The temper of the crowd too helped one to understand the old
religious attitude. It was thoroughly whole-hearted—I cannot think
of any other word. There was no piety—in our sense of the word—or
very little, observable. They were just thoroughly enjoying
themselves—a little excited no doubt by chanks and divine
possibilities generally, but not subdued by awe; talking freely to each
other in low tones, or even indulging occasionally—the younger ones
—in a little bear-fighting; at the same time proud of the spectacle
and the presence of the divinity, heart and soul in the ceremony, and
anxious to lend hands as torch-bearers or image-bearers, or in any
way, to its successful issue. It is this temper which the wise men say
is encouraged and purposely cultivated by the ceremonial institutions
of Hinduism. The temple services are made to cover, as far as may
be, the whole ground of life, and to provide the pleasures of the
theatre, the art-gallery, the music hall and the concert-room in one.
People attracted by these spectacles—which are very numerous and
very varied in character, according to the different feasts—presently
remain to inquire into their meaning. Some like the music, others the
bright colors. Many men come at first merely to witness the dancing
of the nautch girls, but afterwards and insensibly are drawn into
spheres of more spiritual influence. Even the children find plenty to
attract them, and the temple becomes their familiar resort from early
life.
The theory is that all the ceremonies have inner and mystic
meanings—which meanings in due time are declared to those who
are fit—and that thus the temple institutions and ceremonies
constitute a great ladder by which men can rise at last to those inner
truths which lie beyond all formulas and are contained in no creed.

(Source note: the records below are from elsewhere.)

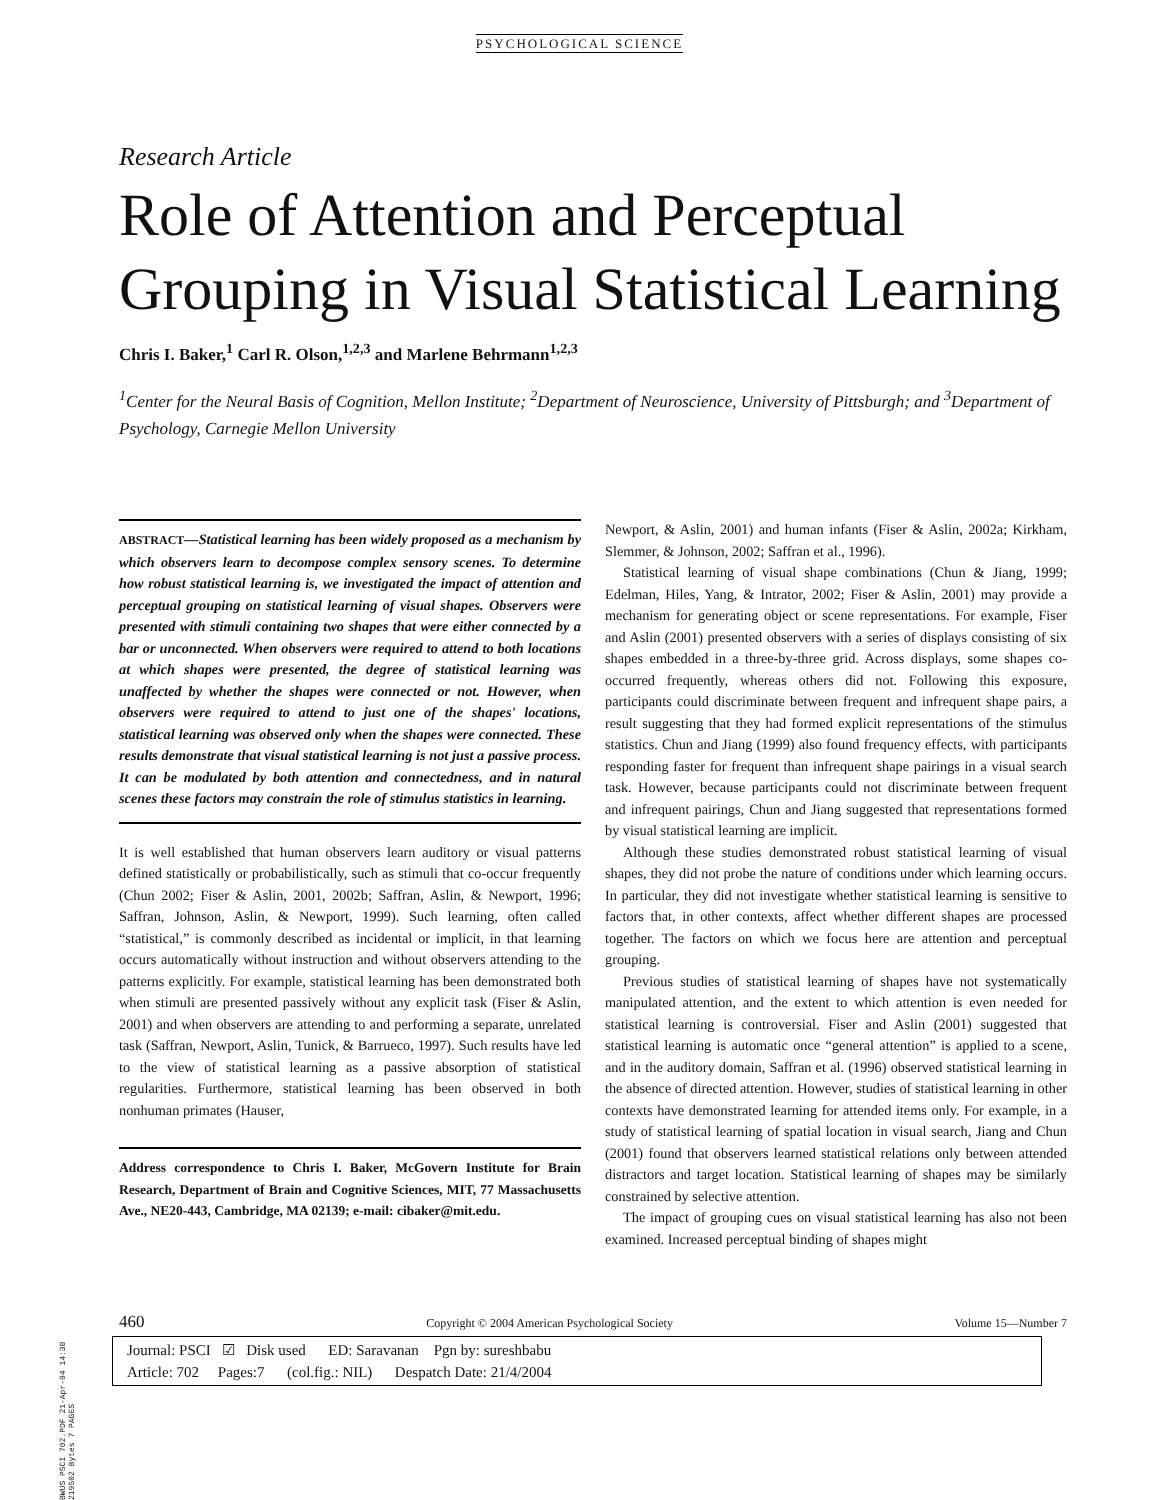PSYCHOLOGICAL SCIENCE
Research Article
Role of Attention and Perceptual Grouping in Visual Statistical Learning
Chris I. Baker,<sup>1</sup> Carl R. Olson,<sup>1,2,3</sup> and Marlene Behrmann<sup>1,2,3</sup>
<sup>1</sup> Center for the Neural Basis of Cognition, Mellon Institute; <sup>2</sup>Department of Neuroscience, University of Pittsburgh; and <sup>3</sup>Department of Psychology, Carnegie Mellon University
ABSTRACT—Statistical learning has been widely proposed as a mechanism by which observers learn to decompose complex sensory scenes. To determine how robust statistical learning is, we investigated the impact of attention and perceptual grouping on statistical learning of visual shapes. Observers were presented with stimuli containing two shapes that were either connected by a bar or unconnected. When observers were required to attend to both locations at which shapes were presented, the degree of statistical learning was unaffected by whether the shapes were connected or not. However, when observers were required to attend to just one of the shapes' locations, statistical learning was observed only when the shapes were connected. These results demonstrate that visual statistical learning is not just a passive process. It can be modulated by both attention and connectedness, and in natural scenes these factors may constrain the role of stimulus statistics in learning.
It is well established that human observers learn auditory or visual patterns defined statistically or probabilistically, such as stimuli that co-occur frequently (Chun 2002; Fiser & Aslin, 2001, 2002b; Saffran, Aslin, & Newport, 1996; Saffran, Johnson, Aslin, & Newport, 1999). Such learning, often called “statistical,” is commonly described as incidental or implicit, in that learning occurs automatically without instruction and without observers attending to the patterns explicitly. For example, statistical learning has been demonstrated both when stimuli are presented passively without any explicit task (Fiser & Aslin, 2001) and when observers are attending to and performing a separate, unrelated task (Saffran, Newport, Aslin, Tunick, & Barrueco, 1997). Such results have led to the view of statistical learning as a passive absorption of statistical regularities. Furthermore, statistical learning has been observed in both nonhuman primates (Hauser,
Address correspondence to Chris I. Baker, McGovern Institute for Brain Research, Department of Brain and Cognitive Sciences, MIT, 77 Massachusetts Ave., NE20-443, Cambridge, MA 02139; e-mail: cibaker@mit.edu.
Newport, & Aslin, 2001) and human infants (Fiser & Aslin, 2002a; Kirkham, Slemmer, & Johnson, 2002; Saffran et al., 1996).
Statistical learning of visual shape combinations (Chun & Jiang, 1999; Edelman, Hiles, Yang, & Intrator, 2002; Fiser & Aslin, 2001) may provide a mechanism for generating object or scene representations. For example, Fiser and Aslin (2001) presented observers with a series of displays consisting of six shapes embedded in a three-by-three grid. Across displays, some shapes co-occurred frequently, whereas others did not. Following this exposure, participants could discriminate between frequent and infrequent shape pairs, a result suggesting that they had formed explicit representations of the stimulus statistics. Chun and Jiang (1999) also found frequency effects, with participants responding faster for frequent than infrequent shape pairings in a visual search task. However, because participants could not discriminate between frequent and infrequent pairings, Chun and Jiang suggested that representations formed by visual statistical learning are implicit.
Although these studies demonstrated robust statistical learning of visual shapes, they did not probe the nature of conditions under which learning occurs. In particular, they did not investigate whether statistical learning is sensitive to factors that, in other contexts, affect whether different shapes are processed together. The factors on which we focus here are attention and perceptual grouping.
Previous studies of statistical learning of shapes have not systematically manipulated attention, and the extent to which attention is even needed for statistical learning is controversial. Fiser and Aslin (2001) suggested that statistical learning is automatic once “general attention” is applied to a scene, and in the auditory domain, Saffran et al. (1996) observed statistical learning in the absence of directed attention. However, studies of statistical learning in other contexts have demonstrated learning for attended items only. For example, in a study of statistical learning of spatial location in visual search, Jiang and Chun (2001) found that observers learned statistical relations only between attended distractors and target location. Statistical learning of shapes may be similarly constrained by selective attention.
The impact of grouping cues on visual statistical learning has also not been examined. Increased perceptual binding of shapes might
460 Copyright © 2004 American Psychological Society Volume 15—Number 7
Journal: PSCI ☑ Disk used ED: Saravanan Pgn by: sureshbabu
Article: 702 Pages:7 (col.fig.: NIL) Despatch Date: 21/4/2004
BWUS PSCI 702.PDF 21-Apr-04 14:38 219502 Bytes 7 PAGES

Such is the theory, but like all theories it requires large deductions
before acceptance. That such theory was one of the formative
influences of the Hindu ceremonial, and that the latter embodies
here and there important esoteric truths descending from Vedic
times, I hardly doubt; but on the other hand, time, custom and
neglect, different streams of tradition blending and blurring each
other, reforms and a thousand influences have—as in all such cases
—produced a total concrete result which no one theory can account
for or coordinate.
Such were some of my thoughts as I watched the crowd around
me. They too were not uninterested in watching me. The
appearance of an Englishman under such circumstances was
perhaps a little unusual and scores of black eyes were turned
inquiringly in my direction; but covered as I was by the authority of
my companion no one seemed to resent my presence. A few I
thought looked shocked, but the most seemed rather pleased, as if
proud that a spectacle so brilliant and impressive should be
witnessed by a stranger—besides there were two or three among
the crowd whom I happened to have met before and spoken with,
and whose friendly glances made me feel at home.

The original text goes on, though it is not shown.